Hay historias que van mucho más allá del fútbol, y la de Guadalupe Fútbol Club es una de ellas. En Rawson, la institución cumple tres años desde aquel comienzo que sus protagonistas definieron como "una locura hermosa", con un objetivo claro: contener a chicos y chicas que no encontraban lugar en otros clubes.
Sin cancha, sin sede y muchas veces sin recursos, Guadalupe creció igual. Detrás de cada entrenamiento no solo hay una pelota: también hay realidades difíciles, historias personales que necesitan acompañamiento y un grupo de adultos que decidió estar presente.

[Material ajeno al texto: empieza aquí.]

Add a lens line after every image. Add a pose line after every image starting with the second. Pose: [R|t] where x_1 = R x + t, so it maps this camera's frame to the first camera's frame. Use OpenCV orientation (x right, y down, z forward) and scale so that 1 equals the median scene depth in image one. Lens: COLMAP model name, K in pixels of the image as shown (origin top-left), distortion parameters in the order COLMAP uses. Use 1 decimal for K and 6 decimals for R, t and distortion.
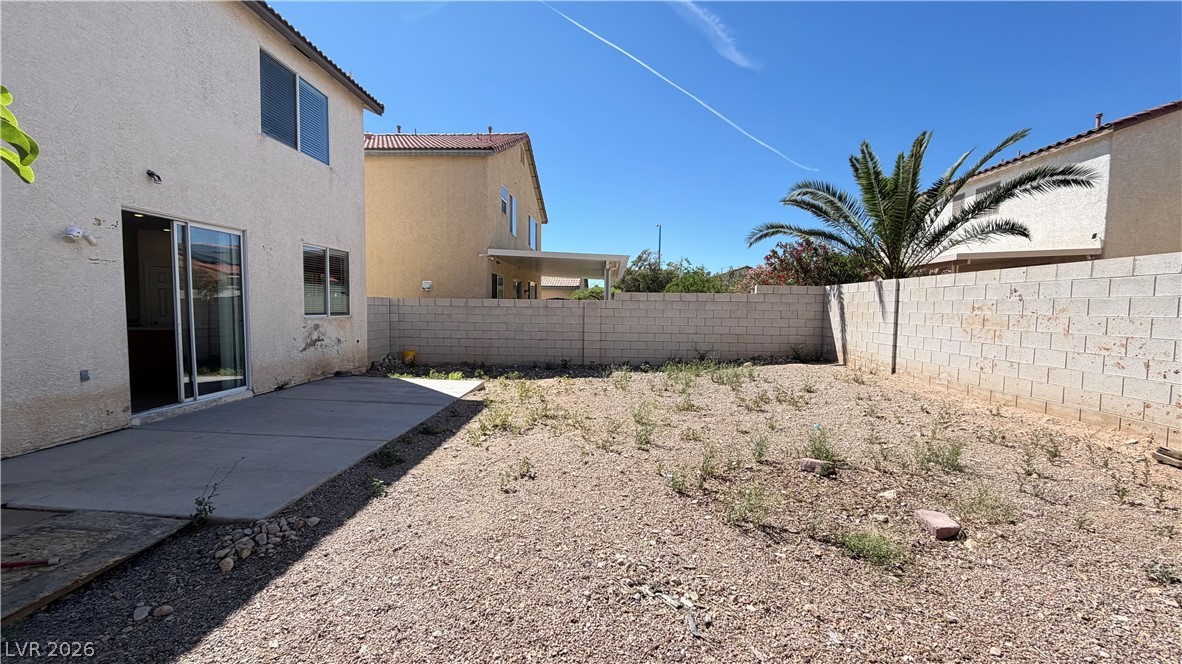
lens RADIAL K [[471.6, 0, 587.8], [0, 471.6, 333.2], [0, 0, 1]] dist [0.000495, -0.000184]
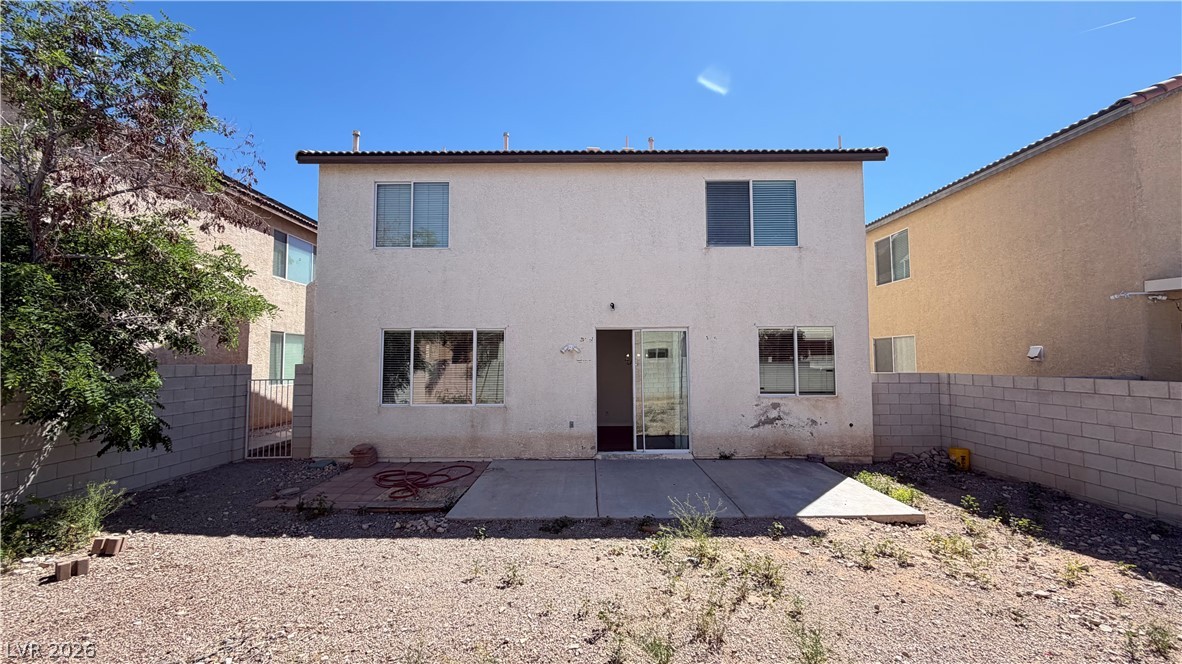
lens RADIAL K [[471.6, 0, 587.8], [0, 471.6, 333.2], [0, 0, 1]] dist [0.000495, -0.000184]
pose [[0.046066, -0.066258, -0.996739, 0.493829], [-0.052175, 0.996276, -0.068639, -0.088596], [0.997575, 0.055167, 0.042438, 0.609915]]
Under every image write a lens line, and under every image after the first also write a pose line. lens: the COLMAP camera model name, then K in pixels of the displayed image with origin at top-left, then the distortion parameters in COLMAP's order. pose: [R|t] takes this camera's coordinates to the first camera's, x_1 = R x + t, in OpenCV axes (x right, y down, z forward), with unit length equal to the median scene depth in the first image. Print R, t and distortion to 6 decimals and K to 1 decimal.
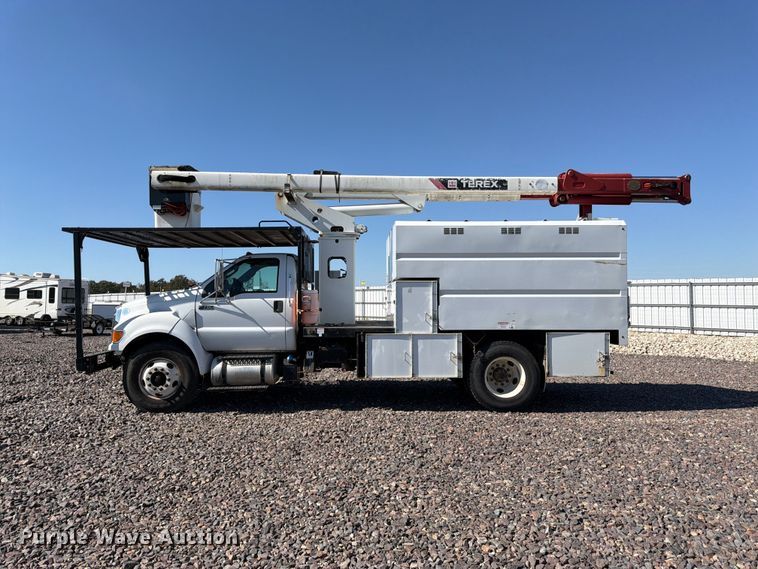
lens RADIAL K [[540.0, 0, 376.7], [0, 540.0, 285.2], [0, 0, 1]] dist [0.060486, -0.090585]
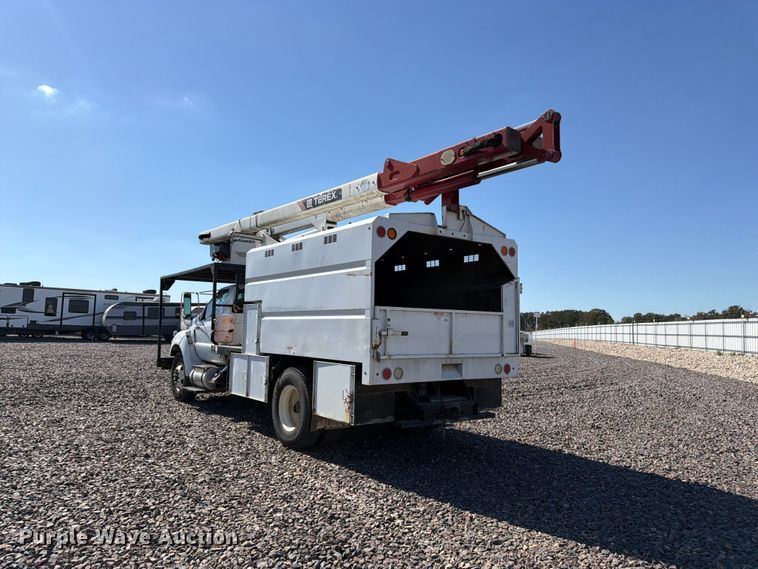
lens RADIAL K [[540.0, 0, 378.8], [0, 540.0, 284.4], [0, 0, 1]] dist [0.060486, -0.090585]
pose [[0.577962, -0.055406, -0.814181, 1.044996], [0.005635, 0.997940, -0.063911, 0.021606], [0.816045, 0.032350, 0.577083, 0.575712]]
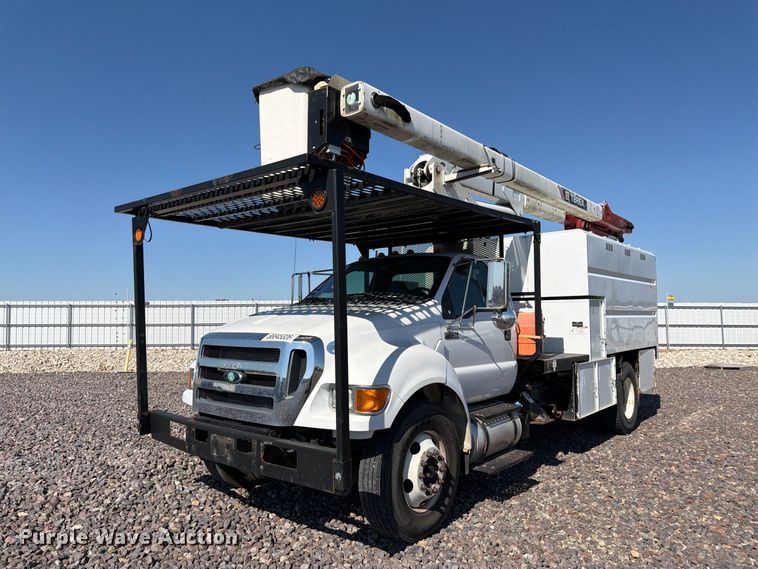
lens RADIAL K [[540.0, 0, 379.4], [0, 540.0, 288.4], [0, 0, 1]] dist [0.060486, -0.090585]
pose [[0.674169, 0.037230, 0.737638, -0.808391], [-0.016127, 0.999233, -0.035694, 0.011254], [-0.738401, 0.012168, 0.674252, 0.651922]]
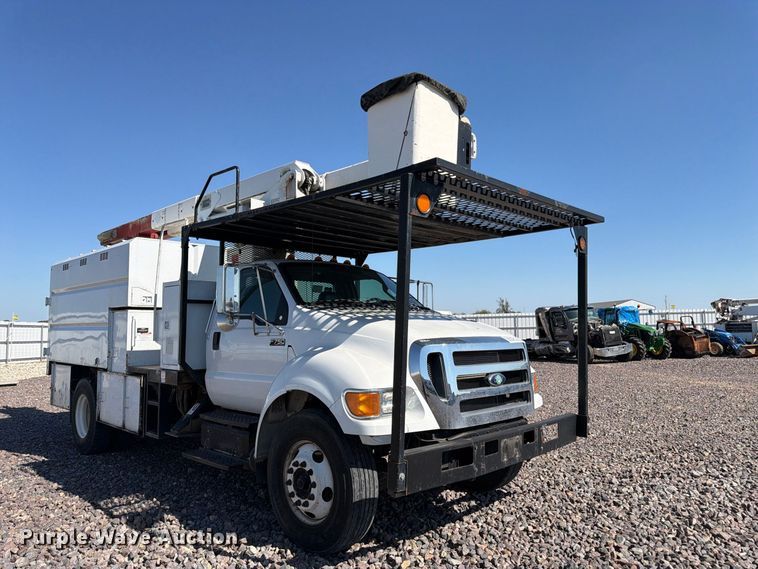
lens RADIAL K [[540.0, 0, 385.3], [0, 540.0, 284.0], [0, 0, 1]] dist [0.060486, -0.090585]
pose [[-0.679532, 0.069133, 0.730382, -0.832251], [-0.013958, 0.994152, -0.107085, 0.044558], [-0.733513, -0.082962, -0.674593, 1.533101]]
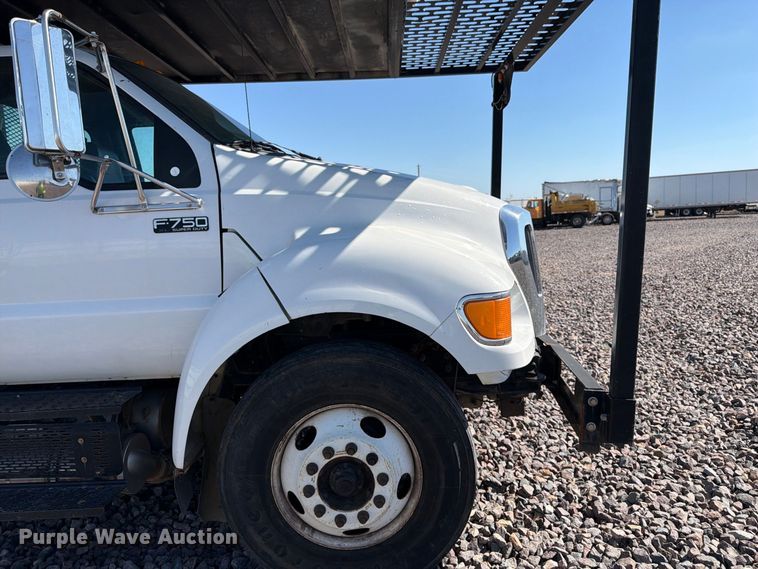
lens RADIAL K [[540.0, 0, 388.3], [0, 540.0, 284.6], [0, 0, 1]] dist [0.060486, -0.090585]
pose [[-0.997617, 0.038877, 0.056998, -0.441095], [0.043762, 0.995234, 0.087139, 0.056824], [-0.053339, 0.089426, -0.994564, 1.487152]]
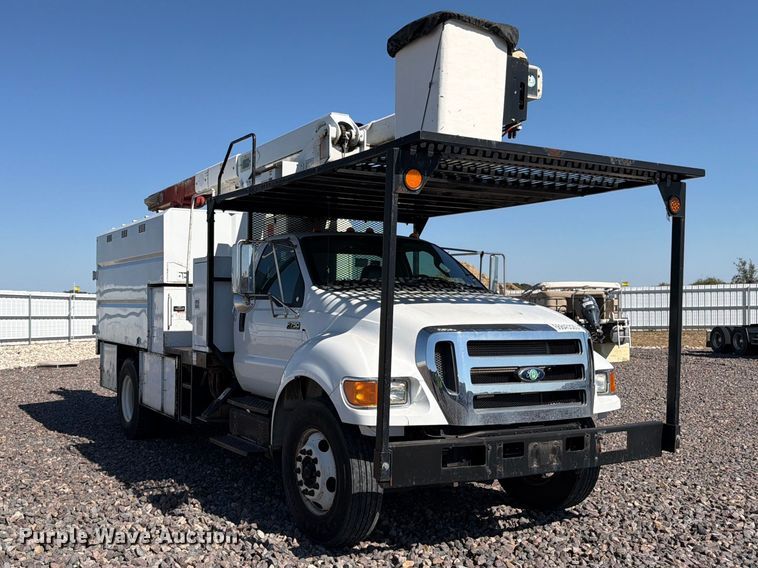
lens RADIAL K [[743.3, 0, 298.1], [0, 743.3, 292.9], [0, 0, 1]] dist [0.038816, 0.000000]
pose [[-0.421015, 0.017110, 0.906892, -0.991287], [-0.030344, 0.998997, -0.032935, 0.038202], [-0.906546, -0.041385, -0.420074, 1.527592]]
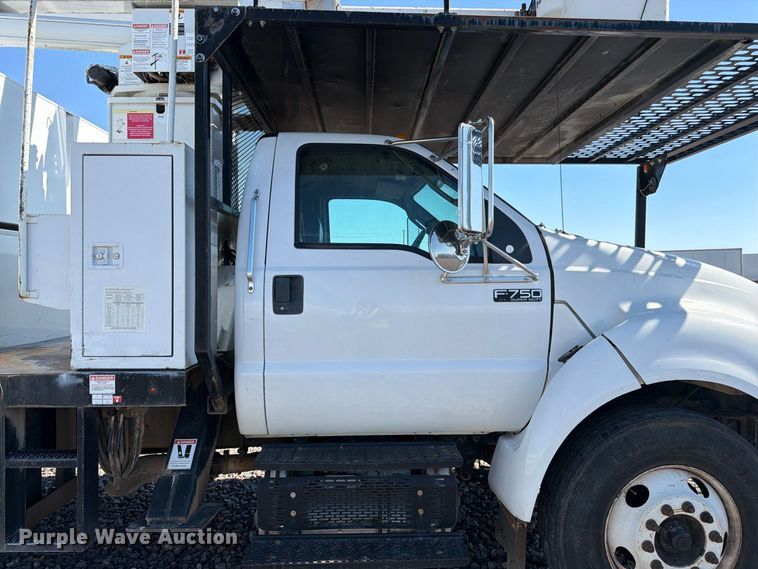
lens RADIAL K [[525.4, 0, 386.5], [0, 525.4, 284.7], [0, 0, 1]] dist [0.012686, -0.014487]
pose [[-0.999835, 0.006601, 0.016943, -0.254748], [0.006184, 0.999678, -0.024591, 0.047074], [-0.017100, -0.024482, -0.999554, 1.516155]]
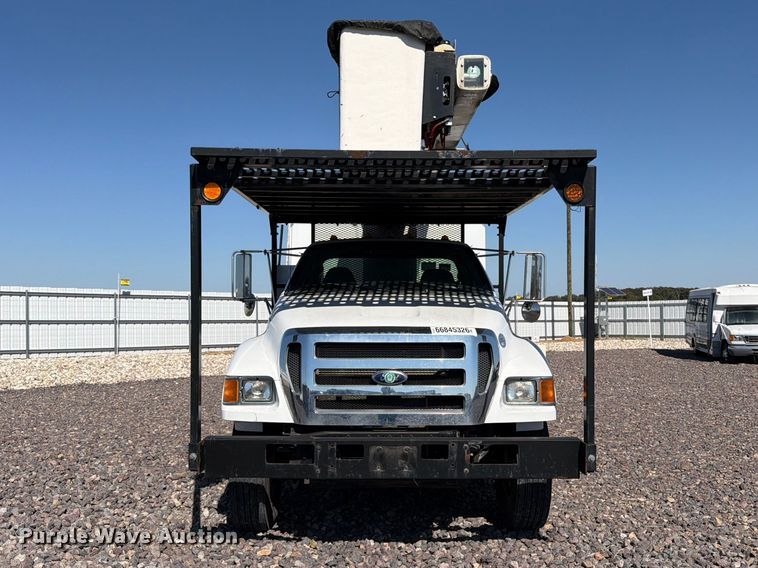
lens RADIAL K [[743.3, 0, 391.9], [0, 743.3, 292.9], [0, 0, 1]] dist [0.038816, 0.000000]
pose [[0.023654, 0.027447, 0.999343, -1.115452], [-0.028570, 0.999233, -0.026768, 0.026839], [-0.999312, -0.027918, 0.024420, 1.085037]]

Hoy, el club atraviesa un nuevo desafío. Ante la falta de un espacio físico propio, los entrenamientos se realizan en el Parque de Rawson. Esa situación obligó a reorganizar el trabajo y, por cuestiones de horarios, este año la actividad se concentró únicamente en el fútbol femenino.
A pesar de las dificultades, las chicas siguen compitiendo. Guadalupe participa de un torneo junto a instituciones como Unión, Alianza, Rufrano y Academia Rawson, entre otras escuelitas. Y no solo participa: también consigue buenos resultados, reflejando el esfuerzo de todo el grupo.
La continuidad no es sencilla. Sostener la actividad implica afrontar gastos constantes, como seguros y traslados, que muchas veces parecen imposibles. Sin embargo, el club siempre encuentra la forma de seguir adelante con rifas, colaboraciones y el aporte de quienes acompañan el proyecto.
"Se nos hace difícil por la cuestión económica, pero siempre nos ingeniamos para que Guadalupe esté presente", contó Juan Quiroga, presidente de la institución.
Más allá de lo deportivo, el verdadero triunfo de Guadalupe está en otro lado: en cada chico y cada chica que encuentra un espacio, una contención y una oportunidad. Cuando no hay lugar en los clubes grandes, ellos abren el suyo, aunque sea en un parque.
A tres años de su nacimiento, el sueño sigue intacto: conseguir un lugar propio donde entrenar, crecer y seguir acompañando historias. Porque Guadalupe no es solo un club: es una red de contención, un refugio y, para muchos, una segunda casa.